» **DESCRIPTION OF THE TASK**
The answer is every line in the data below that contains the word "komplektai".

[Extracted page text data]
Content starts

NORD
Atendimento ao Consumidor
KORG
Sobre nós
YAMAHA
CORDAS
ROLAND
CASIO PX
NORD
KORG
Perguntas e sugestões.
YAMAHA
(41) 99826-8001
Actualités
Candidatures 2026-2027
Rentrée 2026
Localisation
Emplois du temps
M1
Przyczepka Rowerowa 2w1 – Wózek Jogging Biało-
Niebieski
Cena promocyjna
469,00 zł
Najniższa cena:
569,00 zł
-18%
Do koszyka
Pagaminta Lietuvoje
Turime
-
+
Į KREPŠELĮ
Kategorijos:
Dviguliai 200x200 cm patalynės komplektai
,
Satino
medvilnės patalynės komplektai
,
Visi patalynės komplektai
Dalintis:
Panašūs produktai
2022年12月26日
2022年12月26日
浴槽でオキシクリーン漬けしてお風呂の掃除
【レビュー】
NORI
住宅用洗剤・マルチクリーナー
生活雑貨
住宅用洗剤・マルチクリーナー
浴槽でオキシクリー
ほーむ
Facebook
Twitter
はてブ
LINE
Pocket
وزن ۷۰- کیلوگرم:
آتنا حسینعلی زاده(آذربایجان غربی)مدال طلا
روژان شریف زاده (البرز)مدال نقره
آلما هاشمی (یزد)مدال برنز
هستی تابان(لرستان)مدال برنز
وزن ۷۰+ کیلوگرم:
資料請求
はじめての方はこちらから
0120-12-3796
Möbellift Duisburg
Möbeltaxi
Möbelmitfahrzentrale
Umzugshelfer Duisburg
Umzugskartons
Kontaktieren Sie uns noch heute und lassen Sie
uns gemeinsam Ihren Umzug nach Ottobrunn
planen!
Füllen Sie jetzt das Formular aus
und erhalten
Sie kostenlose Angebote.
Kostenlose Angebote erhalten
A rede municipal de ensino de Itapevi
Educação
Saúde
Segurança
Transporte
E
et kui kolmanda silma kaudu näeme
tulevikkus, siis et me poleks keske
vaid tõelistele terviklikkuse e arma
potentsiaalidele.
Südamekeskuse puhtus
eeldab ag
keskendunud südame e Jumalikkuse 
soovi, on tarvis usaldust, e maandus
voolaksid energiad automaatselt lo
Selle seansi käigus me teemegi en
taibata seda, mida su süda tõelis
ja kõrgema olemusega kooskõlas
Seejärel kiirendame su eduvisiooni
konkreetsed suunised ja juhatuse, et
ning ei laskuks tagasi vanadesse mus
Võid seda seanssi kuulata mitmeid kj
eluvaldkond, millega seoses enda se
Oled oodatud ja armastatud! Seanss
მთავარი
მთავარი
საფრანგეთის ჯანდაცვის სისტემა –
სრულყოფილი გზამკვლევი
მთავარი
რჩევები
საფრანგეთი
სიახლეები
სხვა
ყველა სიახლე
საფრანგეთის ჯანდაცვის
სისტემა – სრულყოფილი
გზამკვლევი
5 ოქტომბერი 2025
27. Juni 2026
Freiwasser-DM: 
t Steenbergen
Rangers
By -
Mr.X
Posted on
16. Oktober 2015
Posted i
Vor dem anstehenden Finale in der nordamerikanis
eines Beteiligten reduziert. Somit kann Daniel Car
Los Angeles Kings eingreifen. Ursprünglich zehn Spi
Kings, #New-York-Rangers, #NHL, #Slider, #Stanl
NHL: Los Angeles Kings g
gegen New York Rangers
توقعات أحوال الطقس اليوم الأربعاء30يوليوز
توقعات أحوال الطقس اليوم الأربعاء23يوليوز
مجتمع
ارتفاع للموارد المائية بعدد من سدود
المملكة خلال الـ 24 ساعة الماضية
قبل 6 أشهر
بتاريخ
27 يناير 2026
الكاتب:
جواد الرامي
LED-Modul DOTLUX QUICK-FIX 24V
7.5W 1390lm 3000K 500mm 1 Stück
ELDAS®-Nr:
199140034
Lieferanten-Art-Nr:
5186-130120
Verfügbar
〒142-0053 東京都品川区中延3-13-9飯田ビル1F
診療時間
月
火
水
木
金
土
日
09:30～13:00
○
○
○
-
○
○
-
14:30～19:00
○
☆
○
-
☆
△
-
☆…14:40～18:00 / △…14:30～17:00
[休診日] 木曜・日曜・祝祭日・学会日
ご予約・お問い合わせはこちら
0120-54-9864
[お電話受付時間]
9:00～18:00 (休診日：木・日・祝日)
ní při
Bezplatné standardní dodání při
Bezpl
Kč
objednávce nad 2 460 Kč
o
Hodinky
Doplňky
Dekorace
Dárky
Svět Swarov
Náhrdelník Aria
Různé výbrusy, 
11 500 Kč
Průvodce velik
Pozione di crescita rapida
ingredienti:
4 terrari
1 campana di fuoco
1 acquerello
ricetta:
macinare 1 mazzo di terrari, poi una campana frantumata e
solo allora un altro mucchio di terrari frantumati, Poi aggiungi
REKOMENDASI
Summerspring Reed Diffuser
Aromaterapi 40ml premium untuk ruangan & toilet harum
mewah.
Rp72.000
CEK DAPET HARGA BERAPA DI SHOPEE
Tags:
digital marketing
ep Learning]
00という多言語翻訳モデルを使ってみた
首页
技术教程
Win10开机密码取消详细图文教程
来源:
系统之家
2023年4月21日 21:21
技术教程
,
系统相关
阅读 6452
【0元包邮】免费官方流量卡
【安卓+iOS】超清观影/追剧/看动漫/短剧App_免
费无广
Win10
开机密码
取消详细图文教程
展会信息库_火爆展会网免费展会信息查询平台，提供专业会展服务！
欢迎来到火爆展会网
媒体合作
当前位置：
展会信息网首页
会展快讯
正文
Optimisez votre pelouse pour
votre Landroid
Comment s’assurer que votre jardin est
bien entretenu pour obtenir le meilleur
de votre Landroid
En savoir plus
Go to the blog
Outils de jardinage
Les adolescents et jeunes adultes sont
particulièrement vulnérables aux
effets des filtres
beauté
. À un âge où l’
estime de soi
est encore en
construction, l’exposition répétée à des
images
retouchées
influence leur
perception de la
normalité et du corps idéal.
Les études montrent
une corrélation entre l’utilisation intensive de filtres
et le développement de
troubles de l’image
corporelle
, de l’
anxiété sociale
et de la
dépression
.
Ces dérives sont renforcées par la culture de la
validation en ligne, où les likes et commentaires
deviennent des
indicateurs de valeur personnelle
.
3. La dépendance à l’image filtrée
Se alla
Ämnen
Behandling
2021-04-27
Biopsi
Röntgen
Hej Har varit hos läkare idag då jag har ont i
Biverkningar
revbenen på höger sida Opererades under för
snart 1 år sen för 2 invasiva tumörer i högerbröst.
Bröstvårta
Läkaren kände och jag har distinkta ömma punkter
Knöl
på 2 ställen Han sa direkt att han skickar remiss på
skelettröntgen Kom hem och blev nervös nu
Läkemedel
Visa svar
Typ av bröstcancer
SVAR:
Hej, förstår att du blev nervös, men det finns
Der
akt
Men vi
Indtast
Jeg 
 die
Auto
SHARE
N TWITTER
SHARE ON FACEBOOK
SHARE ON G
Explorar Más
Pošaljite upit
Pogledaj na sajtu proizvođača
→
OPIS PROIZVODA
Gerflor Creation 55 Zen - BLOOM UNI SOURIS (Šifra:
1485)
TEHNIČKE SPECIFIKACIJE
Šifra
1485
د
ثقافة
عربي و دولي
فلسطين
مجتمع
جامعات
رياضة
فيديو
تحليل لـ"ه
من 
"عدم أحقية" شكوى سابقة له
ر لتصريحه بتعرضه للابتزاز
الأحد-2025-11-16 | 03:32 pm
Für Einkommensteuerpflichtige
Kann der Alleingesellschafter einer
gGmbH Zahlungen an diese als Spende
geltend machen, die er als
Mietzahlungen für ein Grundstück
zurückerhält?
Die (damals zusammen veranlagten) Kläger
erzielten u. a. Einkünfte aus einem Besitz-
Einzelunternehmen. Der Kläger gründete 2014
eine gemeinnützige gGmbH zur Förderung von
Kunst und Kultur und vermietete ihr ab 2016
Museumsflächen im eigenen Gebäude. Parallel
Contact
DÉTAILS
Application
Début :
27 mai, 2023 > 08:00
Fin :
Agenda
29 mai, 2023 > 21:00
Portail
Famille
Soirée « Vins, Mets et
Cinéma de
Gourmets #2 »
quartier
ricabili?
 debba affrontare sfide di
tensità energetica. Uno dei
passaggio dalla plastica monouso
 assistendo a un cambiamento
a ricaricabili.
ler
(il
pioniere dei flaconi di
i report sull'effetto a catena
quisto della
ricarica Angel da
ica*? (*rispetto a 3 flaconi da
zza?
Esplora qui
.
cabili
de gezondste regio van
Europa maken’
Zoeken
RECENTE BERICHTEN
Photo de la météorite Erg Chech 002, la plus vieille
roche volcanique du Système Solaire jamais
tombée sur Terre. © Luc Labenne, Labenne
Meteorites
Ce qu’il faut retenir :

Content ends

» **RESPONSE**
Dviguliai 200x200 cm patalynės komplektai
medvilnės patalynės komplektai
Visi patalynės komplektai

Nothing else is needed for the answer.